Quite to the contrary, the point is that any structure so shot through with the ideals of democracy and capitalism was always bound to do these things: to exacerbate the harassment of the vulnerable and concentrate power amongst wealthy entities like corporations, just as it would expand the possibilities for expression, learning and commerce.
But strangely, what the Internet has done a great job of revealing in the last week is that the freedom we so valorize—the same freedom that underpins real progress like advances in human rights—is the same concept by which people’s lives are also made worse.
It is “freedom,” after all, that tells racial minorities that their poverty is their own fault. It is freedom that encourages the idea that “she shouldn’t have dressed like that.” It is freedom that makes the rich tell the poor they simply need to work harder, systemic injustices be damned. And it is the discourse of freedom that allows these ideas to be propagated online under a view of liberty that only focuses on one half of an equation—the other side of which is the fundamental material fact of inequality.
So here we are at the limits of what a certain ideology can do, on a medium that best crystallizes how that ideology works, for better and worse.

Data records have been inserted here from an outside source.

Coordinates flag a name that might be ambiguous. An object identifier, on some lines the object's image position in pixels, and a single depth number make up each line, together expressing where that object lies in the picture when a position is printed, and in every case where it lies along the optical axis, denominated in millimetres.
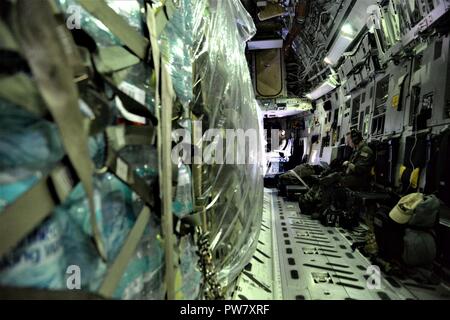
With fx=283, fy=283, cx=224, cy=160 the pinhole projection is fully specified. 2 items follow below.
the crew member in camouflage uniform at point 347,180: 4824
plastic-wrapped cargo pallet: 727
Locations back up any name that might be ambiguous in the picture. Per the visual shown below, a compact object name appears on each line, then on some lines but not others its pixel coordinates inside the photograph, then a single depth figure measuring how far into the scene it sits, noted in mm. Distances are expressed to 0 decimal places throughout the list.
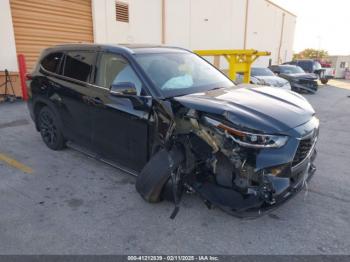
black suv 2658
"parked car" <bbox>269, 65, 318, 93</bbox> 14391
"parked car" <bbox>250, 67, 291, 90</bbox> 11133
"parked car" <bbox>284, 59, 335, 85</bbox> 20922
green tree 60038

The concepts on which western liberal democracies were founded are responsible for immense, almost incomprehensible change, much of which is inarguably and self-evidently good. But they are now being used to defend practices and beliefs that are just as self-evidently bad, whether discrimination and hatred hidden under the banner of ‘equality,’ or the corporatization of all spaces regardless of public good.
What Chen and Madrigal have helped make clear (once again) is that simply making things free isn’t enough. Creating a space for something like ‘freedom’ to flourish means enforcing oddly anti-freedom-sounding things: limits, rules, regulations, and consequence. That is one, immediate option to combat this false argument about unfettered freedom online. But much more terrifying and hopeful, this paradoxical sitiuation could mean something quite different: that the example of the web will show us that the system that has served us so well for so long is now, finally, on the wane—and that it is time for a way of doing things that is radically, almost unthinkably new.